### Required action
Give back the whole listing word for word and skip each picture.

----- Data provided -----

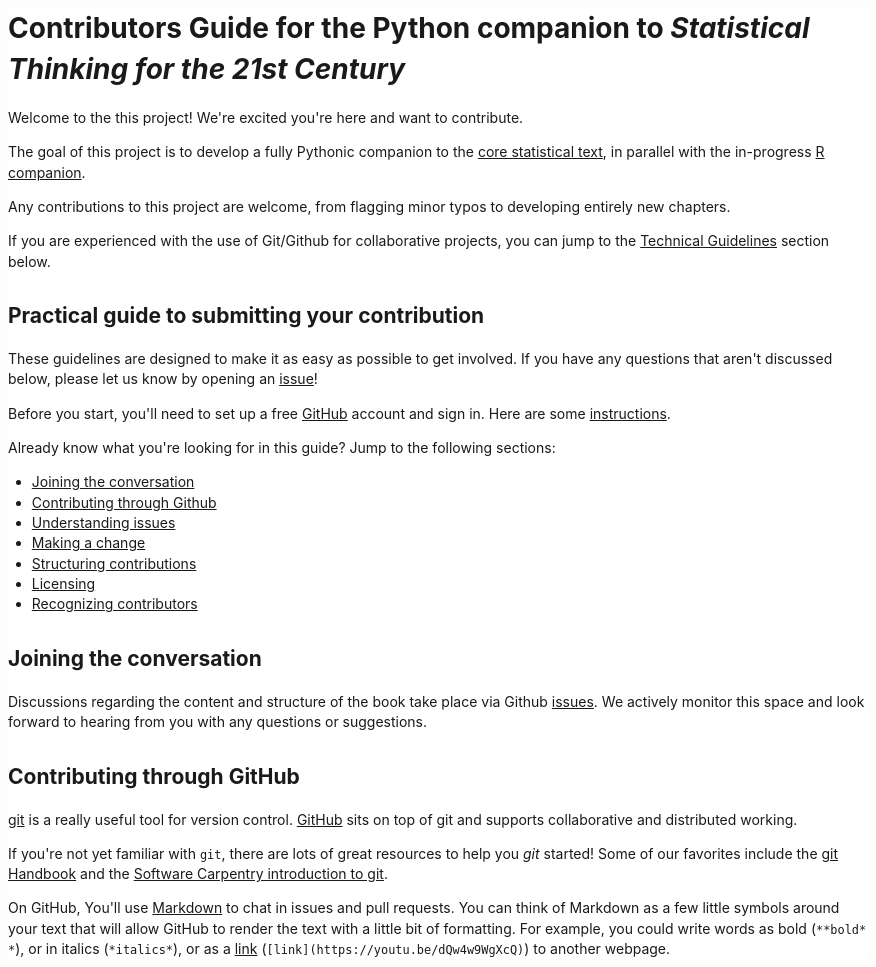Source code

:# Contributors Guide for the Python companion to *Statistical Thinking for the 21st Century*

Welcome to the this project!
We're excited you're here and want to contribute.

The goal of this project is to develop a fully Pythonic companion to the [core statistical text](https://statsthinking21.github.io/statsthinking21-core-site/), in parallel with the in-progress [R companion](https://github.com/statsthinking21/statsthinking21-R).

Any contributions to this project are welcome, from flagging minor typos to developing entirely new chapters. 

If you are experienced with the use of Git/Github for collaborative projects, you can jump to the [Technical Guidelines](#Technical-guidelines) section below.

## Practical guide to submitting your contribution

These guidelines are designed to make it as easy as possible to get involved.
If you have any questions that aren't discussed below,
please let us know by opening an [issue][link_issues]!

Before you start, you'll need to set up a free [GitHub][link_github] account and sign in.
Here are some [instructions][link_signupinstructions].

Already know what you're looking for in this guide? Jump to the following sections:

* [Joining the conversation](#joining-the-conversation)
* [Contributing through Github](#contributing-through-github)
* [Understanding issues](#understanding-issues)
* [Making a change](#making-a-change)
* [Structuring contributions](#fMRIPrep-coding-style-guide)
* [Licensing](#licensing)
* [Recognizing contributors](#recognizing-contributions)

## Joining the conversation

Discussions regarding the content and structure of the book take place via Github [issues][link_issues]. We actively monitor this space and look forward to hearing from you with any questions or suggestions.

## Contributing through GitHub

[git][link_git] is a really useful tool for version control.
[GitHub][link_github] sits on top of git and supports collaborative and distributed working.

If you're not yet familiar with `git`, there are lots of great resources to help you *git* started!
Some of our favorites include the [git Handbook][link_handbook] and
the [Software Carpentry introduction to git][link_swc_intro].

On GitHub, You'll use [Markdown][markdown] to chat in issues and pull requests.
You can think of Markdown as a few little symbols around your text that will allow GitHub
to render the text with a little bit of formatting.
For example, you could write words as bold (`**bold**`), or in italics (`*italics*`),
or as a [link][rick_roll] (`[link](https://youtu.be/dQw4w9WgXcQ)`) to another webpage.


[link_github]: https://github.com/
[link_fMRIPrep]: https://github.com/poldracklab/fmriprep
[link_pybookrepo]: https://github.com/statsthinking21/statsthinking21-python/
[link_signupinstructions]: https://help.github.com/articles/signing-up-for-a-new-github-account
[link_git]: https://git-scm.com/
[link_handbook]: https://guides.github.com/introduction/git-handbook/
[link_swc_intro]: http://swcarpentry.github.io/git-novice/
[writing_formatting_github]: https://help.github.com/articles/getting-started-with-writing-and-formatting-on-github
[markdown]: https://daringfireball.net/projects/markdown
[rick_roll]: https://www.youtube.com/watch?v=dQw4w9WgXcQ
[link_issues]: https://github.com/statsthinking21/statsthinking21-python/issues
[link_labels]: https://github.com/statsthinking21/statsthinking21-python/labels
[link_discussingissues]: https://help.github.com/articles/discussing-projects-in-issues-and-pull-requests
[link_bugs]: https://github.com/statsthinking21/statsthinking21-python/labels/bug
[link_firstissue]: https://github.com/statsthinking21/statsthinking21-python/labels/good%20first%20issue
[link_enhancement]: https://github.com/statsthinking21/statsthinking21-python/labels/enhancement
[link_pullrequest]: https://help.github.com/articles/creating-a-pull-request-from-a-fork
[link_fork]: https://help.github.com/articles/fork-a-repo/
[link_clone]: https://help.github.com/articles/cloning-a-repository
[link_githubedit]: https://help.github.com/articles/editing-files-in-your-repository
[link_texteditor]: https://en.wikipedia.org/wiki/Text_editor
[link_vscode]: https://code.visualstudio.com/
[link_addremote]: https://help.github.com/articles/configuring-a-remote-for-a-fork
[link_pushpullblog]: https://www.igvita.com/2011/12/19/dont-push-your-pull-requests/
[link_branches]: https://help.github.com/articles/creating-and-deleting-branches-within-your-repository/
[link_add_commit_push]: https://help.github.com/articles/adding-a-file-to-a-repository-using-the-command-line
[link_updateupstreamwiki]: https://help.github.com/articles/syncing-a-fork/
[link_stemmrolemodels]: https://github.com/KirstieJane/STEMMRoleModels
[link_zenodo]: https://github.com/statsthinking21/statsthinking21-python//blob/master/.zenodo.json
[link_update_script]: https://github.com/poldracklab/fmriprep/blob/master/.maintenance/update_zenodo.py
[link_devel]: https://fmriprep.readthedocs.io/en/latest/contributors.html
[link_fmriprep]: http://fmriprep.org
[link_bidsapps]: https://bids-apps.neuroimaging.io
[link_mattermost]: https://mattermost.brainhack.org/brainhack/channels/fmriprep
[link_aroma]: https://fmriprep.readthedocs.io/en/stable/workflows.html#ica-aroma
[enh_ex]: https://github.com/poldracklab/fmriprep/pull/1508
[fix_ex]: https://github.com/poldracklab/fmriprep/pull/1378
[tst_ex]: https://github.com/poldracklab/fmriprep/pull/1098
[doc_ex]: https://github.com/poldracklab/fmriprep/pull/1515
[sty_ex]: https://github.com/poldracklab/fmriprep/pull/675
[ref_ex]: https://github.com/poldracklab/fmriprep/pull/816
[ci_ex]: https://github.com/poldracklab/fmriprep/pull/1048
[maint_ex]: https://github.com/poldracklab/fmriprep/pull/1239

-----

### Problem solution
Source code

:# Contributors Guide for the Python companion to *Statistical Thinking for the 21st Century*

Welcome to the this project!
We're excited you're here and want to contribute.

The goal of this project is to develop a fully Pythonic companion to the [core statistical text](https://statsthinking21.github.io/statsthinking21-core-site/), in parallel with the in-progress [R companion](https://github.com/statsthinking21/statsthinking21-R).

Any contributions to this project are welcome, from flagging minor typos to developing entirely new chapters. 

If you are experienced with the use of Git/Github for collaborative projects, you can jump to the [Technical Guidelines](#Technical-guidelines) section below.

## Practical guide to submitting your contribution

These guidelines are designed to make it as easy as possible to get involved.
If you have any questions that aren't discussed below,
please let us know by opening an [issue][link_issues]!

Before you start, you'll need to set up a free [GitHub][link_github] account and sign in.
Here are some [instructions][link_signupinstructions].

Already know what you're looking for in this guide? Jump to the following sections:

* [Joining the conversation](#joining-the-conversation)
* [Contributing through Github](#contributing-through-github)
* [Understanding issues](#understanding-issues)
* [Making a change](#making-a-change)
* [Structuring contributions](#fMRIPrep-coding-style-guide)
* [Licensing](#licensing)
* [Recognizing contributors](#recognizing-contributions)

## Joining the conversation

Discussions regarding the content and structure of the book take place via Github [issues][link_issues]. We actively monitor this space and look forward to hearing from you with any questions or suggestions.

## Contributing through GitHub

[git][link_git] is a really useful tool for version control.
[GitHub][link_github] sits on top of git and supports collaborative and distributed working.

If you're not yet familiar with `git`, there are lots of great resources to help you *git* started!
Some of our favorites include the [git Handbook][link_handbook] and
the [Software Carpentry introduction to git][link_swc_intro].

On GitHub, You'll use [Markdown][markdown] to chat in issues and pull requests.
You can think of Markdown as a few little symbols around your text that will allow GitHub
to render the text with a little bit of formatting.
For example, you could write words as bold (`**bold**`), or in italics (`*italics*`),
or as a [link][rick_roll] (`[link](https://youtu.be/dQw4w9WgXcQ)`) to another webpage.


[link_github]: https://github.com/
[link_fMRIPrep]: https://github.com/poldracklab/fmriprep
[link_pybookrepo]: https://github.com/statsthinking21/statsthinking21-python/
[link_signupinstructions]: https://help.github.com/articles/signing-up-for-a-new-github-account
[link_git]: https://git-scm.com/
[link_handbook]: https://guides.github.com/introduction/git-handbook/
[link_swc_intro]: http://swcarpentry.github.io/git-novice/
[writing_formatting_github]: https://help.github.com/articles/getting-started-with-writing-and-formatting-on-github
[markdown]: https://daringfireball.net/projects/markdown
[rick_roll]: https://www.youtube.com/watch?v=dQw4w9WgXcQ
[link_issues]: https://github.com/statsthinking21/statsthinking21-python/issues
[link_labels]: https://github.com/statsthinking21/statsthinking21-python/labels
[link_discussingissues]: https://help.github.com/articles/discussing-projects-in-issues-and-pull-requests
[link_bugs]: https://github.com/statsthinking21/statsthinking21-python/labels/bug
[link_firstissue]: https://github.com/statsthinking21/statsthinking21-python/labels/good%20first%20issue
[link_enhancement]: https://github.com/statsthinking21/statsthinking21-python/labels/enhancement
[link_pullrequest]: https://help.github.com/articles/creating-a-pull-request-from-a-fork
[link_fork]: https://help.github.com/articles/fork-a-repo/
[link_clone]: https://help.github.com/articles/cloning-a-repository
[link_githubedit]: https://help.github.com/articles/editing-files-in-your-repository
[link_texteditor]: https://en.wikipedia.org/wiki/Text_editor
[link_vscode]: https://code.visualstudio.com/
[link_addremote]: https://help.github.com/articles/configuring-a-remote-for-a-fork
[link_pushpullblog]: https://www.igvita.com/2011/12/19/dont-push-your-pull-requests/
[link_branches]: https://help.github.com/articles/creating-and-deleting-branches-within-your-repository/
[link_add_commit_push]: https://help.github.com/articles/adding-a-file-to-a-repository-using-the-command-line
[link_updateupstreamwiki]: https://help.github.com/articles/syncing-a-fork/
[link_stemmrolemodels]: https://github.com/KirstieJane/STEMMRoleModels
[link_zenodo]: https://github.com/statsthinking21/statsthinking21-python//blob/master/.zenodo.json
[link_update_script]: https://github.com/poldracklab/fmriprep/blob/master/.maintenance/update_zenodo.py
[link_devel]: https://fmriprep.readthedocs.io/en/latest/contributors.html
[link_fmriprep]: http://fmriprep.org
[link_bidsapps]: https://bids-apps.neuroimaging.io
[link_mattermost]: https://mattermost.brainhack.org/brainhack/channels/fmriprep
[link_aroma]: https://fmriprep.readthedocs.io/en/stable/workflows.html#ica-aroma
[enh_ex]: https://github.com/poldracklab/fmriprep/pull/1508
[fix_ex]: https://github.com/poldracklab/fmriprep/pull/1378
[tst_ex]: https://github.com/poldracklab/fmriprep/pull/1098
[doc_ex]: https://github.com/poldracklab/fmriprep/pull/1515
[sty_ex]: https://github.com/poldracklab/fmriprep/pull/675
[ref_ex]: https://github.com/poldracklab/fmriprep/pull/816
[ci_ex]: https://github.com/poldracklab/fmriprep/pull/1048
[maint_ex]: https://github.com/poldracklab/fmriprep/pull/1239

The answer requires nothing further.